◆ YOUR TASK ◆
Pull each line holding the word "párum" from the data.

══ GIVEN INFORMATION

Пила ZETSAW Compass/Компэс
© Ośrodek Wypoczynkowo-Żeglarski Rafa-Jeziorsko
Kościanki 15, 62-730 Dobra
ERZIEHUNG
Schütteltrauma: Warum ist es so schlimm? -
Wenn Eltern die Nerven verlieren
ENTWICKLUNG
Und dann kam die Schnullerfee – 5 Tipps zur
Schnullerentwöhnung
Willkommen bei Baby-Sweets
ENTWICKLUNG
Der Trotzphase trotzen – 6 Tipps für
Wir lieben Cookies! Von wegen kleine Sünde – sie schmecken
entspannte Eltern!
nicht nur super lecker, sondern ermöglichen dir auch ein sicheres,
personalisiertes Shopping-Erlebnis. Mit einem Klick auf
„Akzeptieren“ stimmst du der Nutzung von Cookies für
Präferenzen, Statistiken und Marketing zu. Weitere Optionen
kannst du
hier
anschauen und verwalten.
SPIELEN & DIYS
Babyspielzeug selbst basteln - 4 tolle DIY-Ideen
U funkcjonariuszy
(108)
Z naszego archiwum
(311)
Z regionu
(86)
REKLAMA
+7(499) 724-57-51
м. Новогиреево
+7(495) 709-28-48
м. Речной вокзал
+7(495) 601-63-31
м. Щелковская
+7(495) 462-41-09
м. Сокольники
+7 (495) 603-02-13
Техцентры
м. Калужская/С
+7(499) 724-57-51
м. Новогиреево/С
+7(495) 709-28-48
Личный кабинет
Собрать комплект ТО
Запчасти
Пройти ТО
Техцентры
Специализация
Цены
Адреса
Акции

════
══ GIVEN INFORMATION

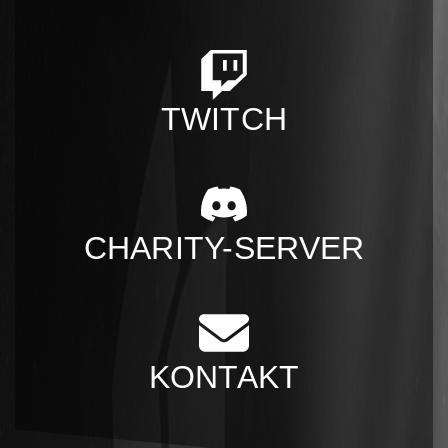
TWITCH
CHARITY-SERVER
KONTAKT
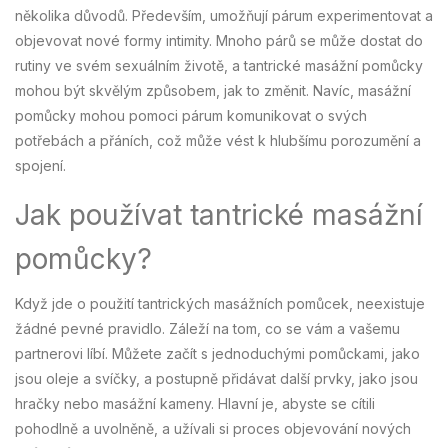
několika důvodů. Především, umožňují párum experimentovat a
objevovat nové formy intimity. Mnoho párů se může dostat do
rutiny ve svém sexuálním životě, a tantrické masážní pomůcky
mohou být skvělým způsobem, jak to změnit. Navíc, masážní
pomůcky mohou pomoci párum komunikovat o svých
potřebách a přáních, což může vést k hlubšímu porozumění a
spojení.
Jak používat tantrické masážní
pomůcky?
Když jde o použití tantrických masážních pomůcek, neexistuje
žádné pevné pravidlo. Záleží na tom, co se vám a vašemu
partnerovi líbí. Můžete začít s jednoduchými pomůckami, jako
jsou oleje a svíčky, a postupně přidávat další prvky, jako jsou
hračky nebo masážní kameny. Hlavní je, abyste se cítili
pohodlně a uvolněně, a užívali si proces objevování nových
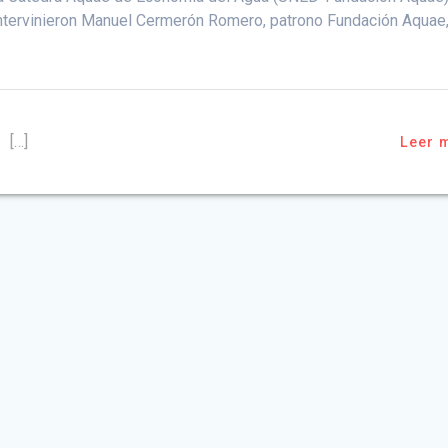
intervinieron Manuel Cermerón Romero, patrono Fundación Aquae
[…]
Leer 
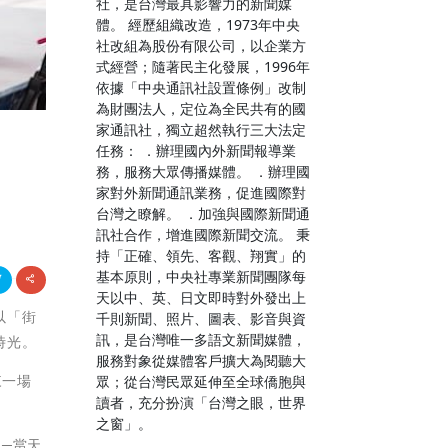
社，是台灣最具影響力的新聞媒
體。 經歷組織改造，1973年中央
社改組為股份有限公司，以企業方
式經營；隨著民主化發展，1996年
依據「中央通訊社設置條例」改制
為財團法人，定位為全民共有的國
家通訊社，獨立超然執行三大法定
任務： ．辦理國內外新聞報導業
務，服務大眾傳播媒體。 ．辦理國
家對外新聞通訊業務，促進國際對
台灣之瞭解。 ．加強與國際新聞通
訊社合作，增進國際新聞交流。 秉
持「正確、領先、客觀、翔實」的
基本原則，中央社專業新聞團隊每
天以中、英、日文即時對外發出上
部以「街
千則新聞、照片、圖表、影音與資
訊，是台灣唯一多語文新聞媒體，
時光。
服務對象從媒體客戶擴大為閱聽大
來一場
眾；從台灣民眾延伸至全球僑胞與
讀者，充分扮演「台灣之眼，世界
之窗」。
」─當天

════

◆ WORKED SOLUTION ◆
několika důvodů. Především, umožňují párum experimentovat a
pomůcky mohou pomoci párum komunikovat o svých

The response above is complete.